_Prompt:_ Images must not appear in your copy; reproduce every other part of the records exactly.

_Dataset content:_
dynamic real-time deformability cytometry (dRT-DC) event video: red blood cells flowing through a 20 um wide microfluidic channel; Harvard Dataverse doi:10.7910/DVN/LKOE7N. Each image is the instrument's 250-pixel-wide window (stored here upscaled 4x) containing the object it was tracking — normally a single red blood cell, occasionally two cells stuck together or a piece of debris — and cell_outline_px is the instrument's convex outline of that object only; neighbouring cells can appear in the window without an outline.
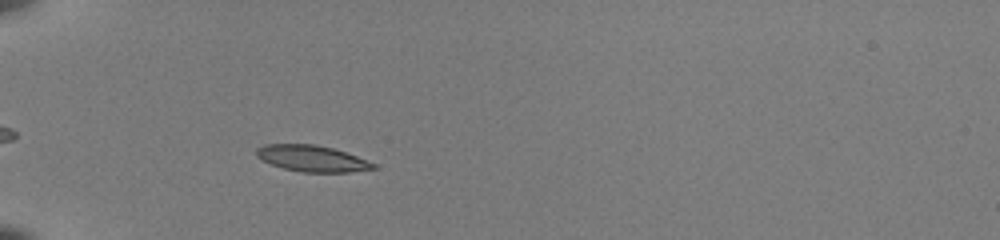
{"species": "common noctule bat (a hibernating species)", "species_latin": "Nyctalus noctula", "temperature_condition": "room temperature", "stored_images_in_passage": 35, "camera_frame_rate_fps": 3000, "um_per_image_px": 0.085, "animal": {"sex": "female", "body_mass_g": 22.0, "forearm_length_mm": 56.7}, "frame": {"image": 1, "passage_image": 1, "time_ms": 0.0, "image_size_px": [1000, 240], "cell_outline_px": [[376, 168], [348, 172], [300, 172], [284, 168], [260, 160], [256, 156], [256, 148], [264, 144], [312, 144], [332, 148], [356, 156], [376, 164]], "centroid_in_image_um": [26.47, 13.47], "position_along_channel_um": 58.5, "area_um2": 17.74}}
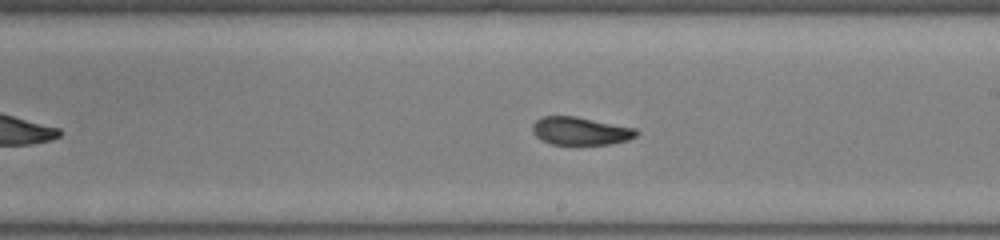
{"frame": {"image": 2, "passage_image": 16, "time_ms": 5.0, "image_size_px": [1000, 240], "cell_outline_px": [[640, 132], [636, 136], [628, 140], [608, 144], [552, 144], [540, 140], [532, 132], [532, 124], [540, 116], [576, 116], [636, 128]], "centroid_in_image_um": [49.32, 11.12], "position_along_channel_um": 239.7, "area_um2": 17.05}}
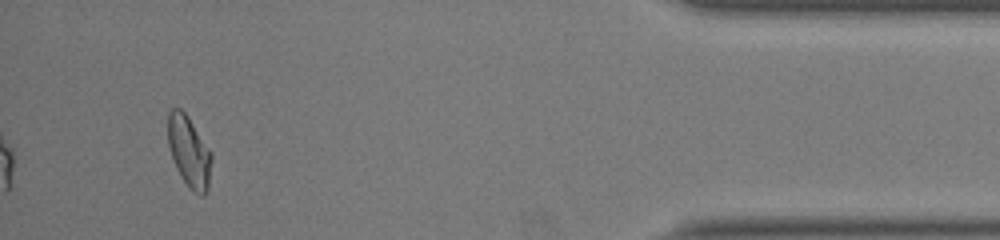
{"frame": {"image": 3, "passage_image": 33, "time_ms": 10.667, "image_size_px": [1000, 240], "cell_outline_px": [[212, 160], [208, 188], [204, 196], [200, 196], [192, 192], [188, 188], [180, 176], [176, 168], [168, 144], [168, 112], [172, 108], [180, 108], [188, 116], [212, 152]], "centroid_in_image_um": [16.08, 12.92], "position_along_channel_um": 419.1, "area_um2": 18.32}, "authors_computed_cell_mechanics": {"area_um2": 17.4556, "velocity_mm_per_s": 3.9874, "shape_relaxation_time_tau1_ms": null, "shape_relaxation_time_tau2_ms": 1.8956, "deformation_change_tau1": null, "deformation_change_tau2": 0.0742}}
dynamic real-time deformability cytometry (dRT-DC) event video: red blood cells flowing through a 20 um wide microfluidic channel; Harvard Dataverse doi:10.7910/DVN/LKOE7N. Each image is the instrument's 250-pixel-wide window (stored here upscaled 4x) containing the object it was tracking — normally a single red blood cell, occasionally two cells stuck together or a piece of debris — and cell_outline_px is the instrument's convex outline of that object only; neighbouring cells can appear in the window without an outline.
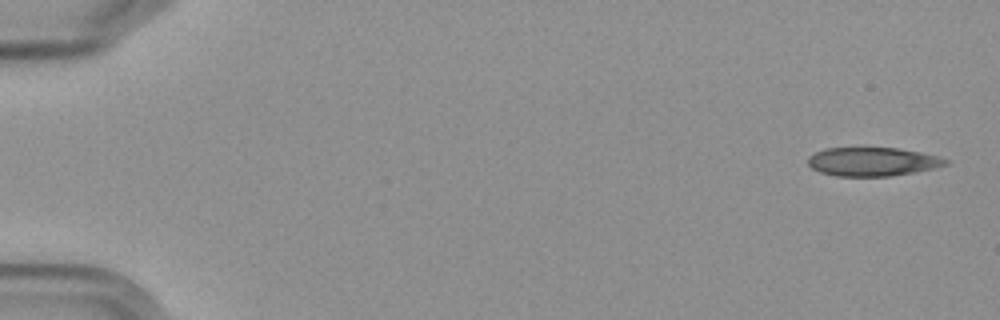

_Task solution:_
dynamic real-time deformability cytometry (dRT-DC) event video: red blood cells flowing through a 20 um wide microfluidic channel; Harvard Dataverse doi:10.7910/DVN/LKOE7N. Each image is the instrument's 250-pixel-wide window (stored here upscaled 4x) containing the object it was tracking — normally a single red blood cell, occasionally two cells stuck together or a piece of debris — and cell_outline_px is the instrument's convex outline of that object only; neighbouring cells can appear in the window without an outline.
{"species": "common noctule bat (a hibernating species)", "species_latin": "Nyctalus noctula", "temperature_condition": "room temperature", "stored_images_in_passage": 35, "camera_frame_rate_fps": 3000, "um_per_image_px": 0.085, "animal": {"sex": "female", "body_mass_g": 22.0, "forearm_length_mm": 56.7}, "frame": {"image": 1, "passage_image": 1, "time_ms": 0.0, "image_size_px": [1000, 240], "cell_outline_px": [[376, 168], [348, 172], [300, 172], [284, 168], [260, 160], [256, 156], [256, 148], [264, 144], [312, 144], [332, 148], [356, 156], [376, 164]], "centroid_in_image_um": [26.47, 13.47], "position_along_channel_um": 58.5, "area_um2": 17.74}}
{"frame": {"image": 2, "passage_image": 16, "time_ms": 5.0, "image_size_px": [1000, 240], "cell_outline_px": [[640, 132], [636, 136], [628, 140], [608, 144], [552, 144], [540, 140], [532, 132], [532, 124], [540, 116], [576, 116], [636, 128]], "centroid_in_image_um": [49.32, 11.12], "position_along_channel_um": 239.7, "area_um2": 17.05}}
{"frame": {"image": 3, "passage_image": 33, "time_ms": 10.667, "image_size_px": [1000, 240], "cell_outline_px": [[212, 160], [208, 188], [204, 196], [200, 196], [192, 192], [188, 188], [180, 176], [176, 168], [168, 144], [168, 112], [172, 108], [180, 108], [188, 116], [212, 152]], "centroid_in_image_um": [16.08, 12.92], "position_along_channel_um": 419.1, "area_um2": 18.32}, "authors_computed_cell_mechanics": {"area_um2": 17.4556, "velocity_mm_per_s": 3.9874, "shape_relaxation_time_tau1_ms": null, "shape_relaxation_time_tau2_ms": 1.8956, "deformation_change_tau1": null, "deformation_change_tau2": 0.0742}}
dynamic real-time deformability cytometry (dRT-DC) event video: red blood cells flowing through a 20 um wide microfluidic channel; Harvard Dataverse doi:10.7910/DVN/LKOE7N. Each image is the instrument's 250-pixel-wide window (stored here upscaled 4x) containing the object it was tracking — normally a single red blood cell, occasionally two cells stuck together or a piece of debris — and cell_outline_px is the instrument's convex outline of that object only; neighbouring cells can appear in the window without an outline.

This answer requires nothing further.